Senate Bean Soup (aka Ham & Bean Soup)
1 pound dried navy beans, “looked” and soaked
1 pound smoked ham hock
8 cups water (or chicken or vegetable broth)
2 bay leaves
2 Tablespoons butter
1 medium onion, chopped
2 carrots, chopped
2 ribs celery, chopped
2 cloves garlic (or 1 teaspoon minced)
1 teaspoon salt
1/2 teaspoon pepper
The night before you’re going to make your soup, look your beans for any bad beans, pebbles, twigs, etc. Rinse the beans well. Place them in a large bowl and fill with clean water. Let the beans sit out on your counter overnight.
The next day, drain the beans then place your ham hock, drained beans, 8 cups of liquid, and bay leaves in a large kettle over medium heat. Bring to a boil; then reduce heat to low and allowed to simmer covered for one and a half hours. Stir occasionally.
While the beans are simmering, chop your onion, carrots, and celery into pieces about the same size as the beans. Melt the butter in a skillet or saucepan and sauté the vegetables about 15 minutes.

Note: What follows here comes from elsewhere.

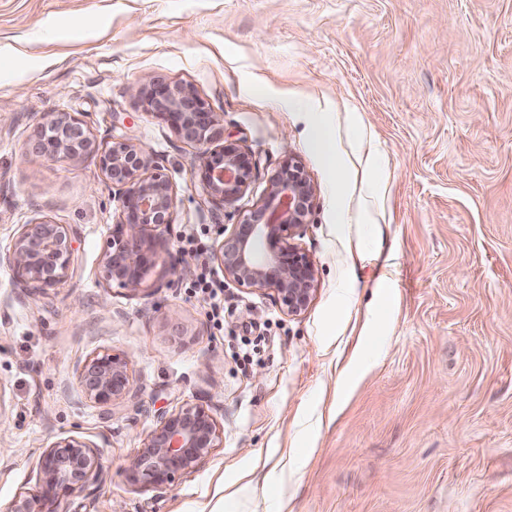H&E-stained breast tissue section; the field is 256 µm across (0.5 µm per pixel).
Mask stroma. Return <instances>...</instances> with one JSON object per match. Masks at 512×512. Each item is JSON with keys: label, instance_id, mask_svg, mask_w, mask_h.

After the beans have simmered for one and a half hours, remove the ham hock to allow it to slightly cool. Remove the bay leaves and discard. Add the onions, carrots, and celery to the soup pot. Remove any skin, bones, and fat from the ham hock, chop the meat, and add to the soup. Simmer about 45 minutes more.
Taste for seasonings. Add salt 1/2 teaspoon at a time until it’s to your liking. Add pepper.